La sombra de la traición: Record absoluto

La gran noticia que les puedo ofrecer es que se ha batido el record del mundo; sí, el de interpretar personajes sin mover una ceja, sin tensar un solo músculo. Richard Gere es capaz de hacer de amante, mosquetero, millonario, militar o agente secreto, con un nivel se sosería inaudito y asombroso. Como todos ustedes saben, este record lleva adosado, además, el gran logro de aburrir a miles de personas sin compasión.
Richard Gere es grande; Gere es un semidios, Richard es lo peor de lo peor. A este paso batirá todos las marcas negativas conocidas y por conocer.
La sombra de la traición es un paquete. De principio a fin. El guión que desarrolla es absurdo. Las interpretaciones son flojas. La música pretenciosa. Todo lo que aparece en esta película es horrendo. Bueno, no; no quiero engañar a nadie. La verdad es que hay un momento de la proyección muy, muy emocionante. A mí se me han saltado las lágrimas. Ver aparecer los créditos finales me ha parecido uno de los momentos más bonitos que he vivido en el cine.

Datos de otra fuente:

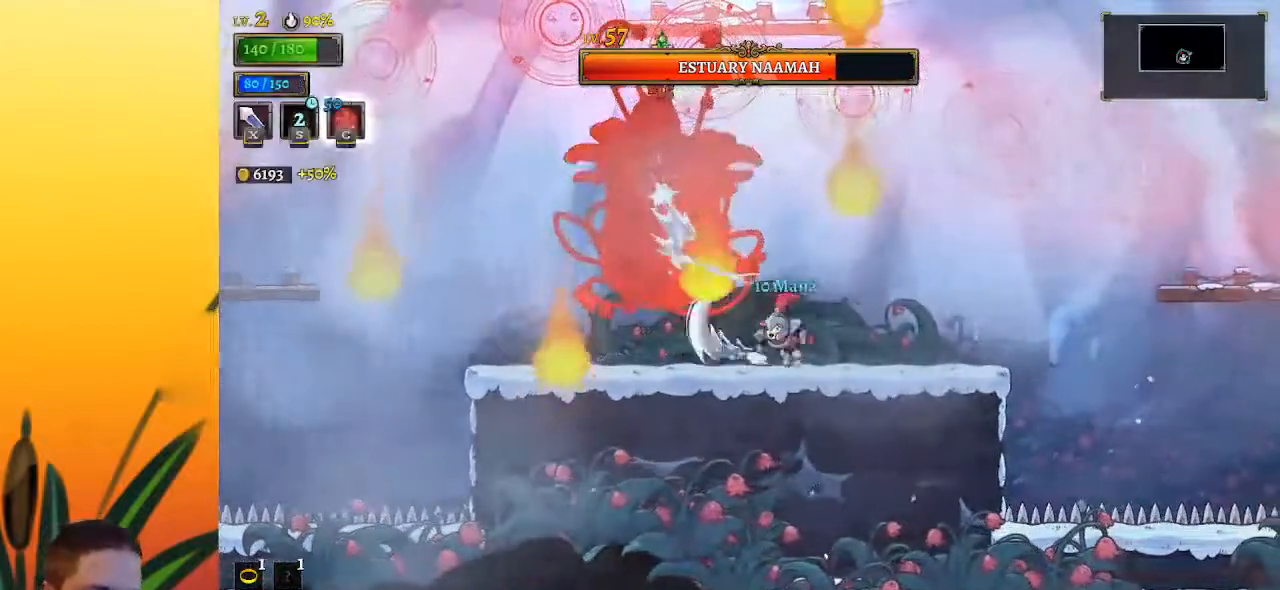
{"keys": ["right"], "events": [[100, "right", "up"], [200, "left", "down"], [300, "x", "down"], [350, "left", "up"], [400, "x", "up"], [483, "right", "down"]]}
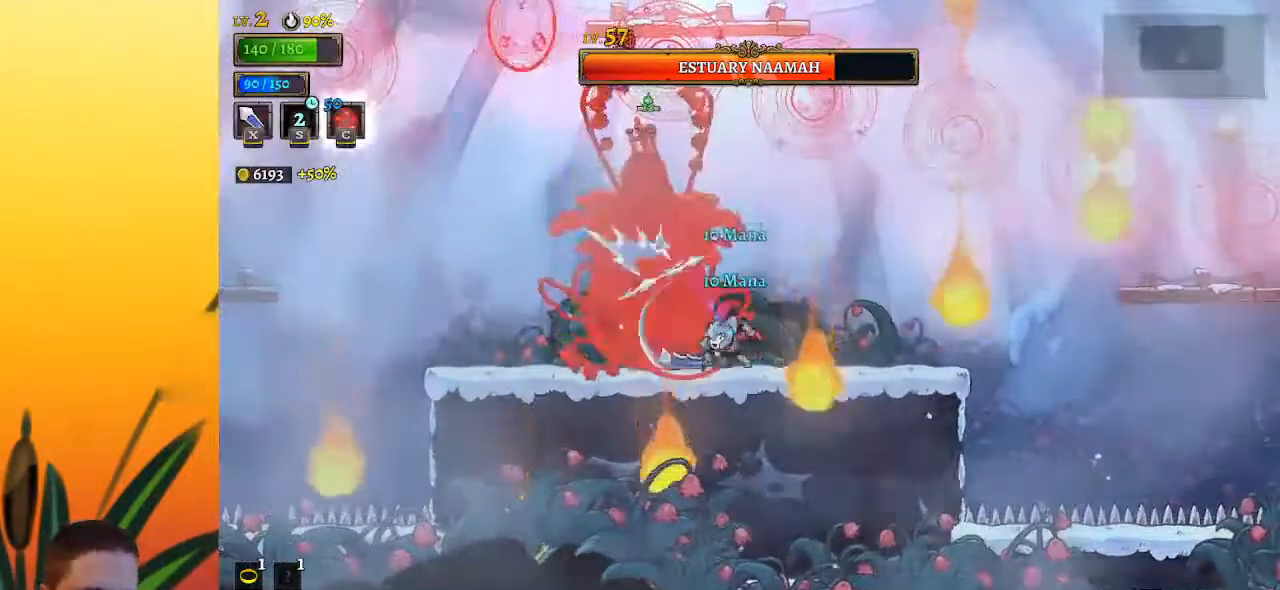
{"keys": ["left", "x"], "events": [[33, "z", "down"], [300, "z", "up"], [350, "right", "up"], [450, "left", "down"], [500, "x", "down"]]}
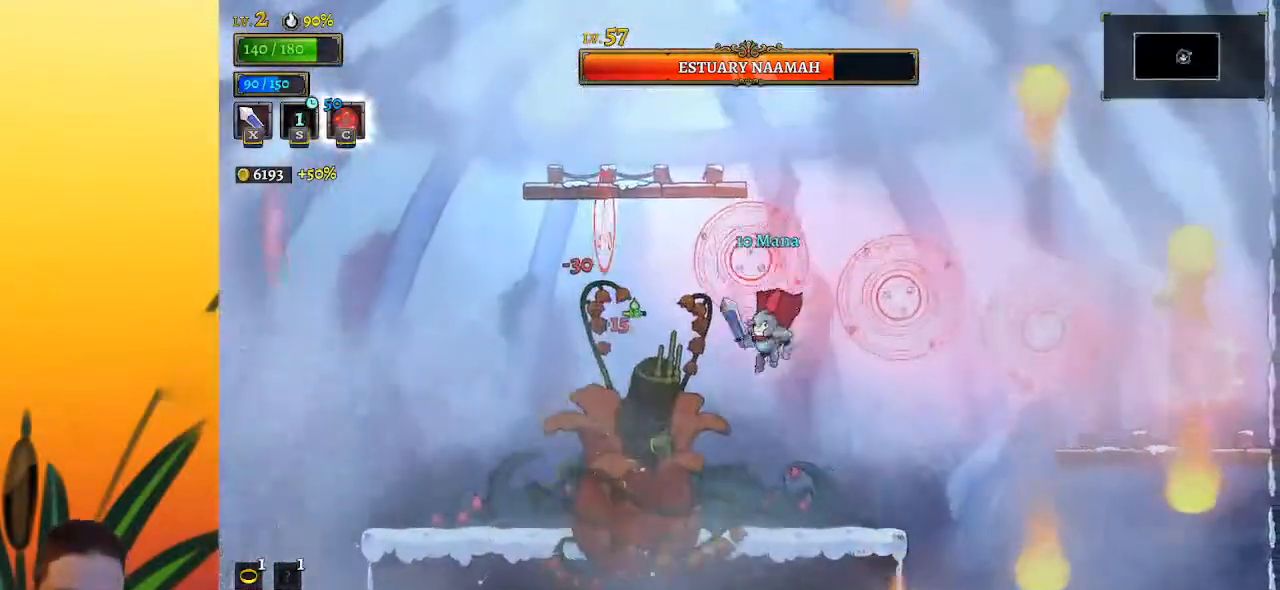
{"keys": ["z"], "events": [[33, "left", "up"], [83, "right", "down"], [83, "x", "up"], [283, "right", "up"], [467, "z", "down"]]}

La cosa va de espías rusos, agentes de la CIA, esposas e hijos asesinados a sangre fría y coches que se estrellan. Por supuesto, nada es lo que parece aunque el que la vea pensará pronto: y ¿A mí que me importa esta bazofia?
Qué lástima de presupuesto. Con el diez por ciento de lo que se han gastado en este bodrio, algún joven autor hubiera hecho maravillas.
No es que sea una película previsible, es que es copia de la copia de las miles de copias de alguna buena película que ya no se deja ver detrás de tanto disparate.
Los diálogos son una serie de frases mal construidas que no entienden ni los personajes, ni los espectadores, ni el que las escribió. Yo creo que alguien hizo un cortapega de distintos documentos y no lo repasó. Quizás por esto, Richard Gere, no se mueve durante la película. Ah, no; ese no se mueve nunca. A Gere le acompaña Topher Grace. Espero que mejore mucho en su trabajo este muchacho porque, de no ser así, terminará presentando programas infantiles en las cadenas locales. El director, Michael Brandt, poco puede hacer con estos dos aunque, me temo, no sabría cómo mover por la pantalla al mismísimo Marlon Brando.
La sombra de la traición: ese paquete. Gere: ese marmolillo. Una combinación de record.
Por favor, que alguien les diga algo a estas criaturas.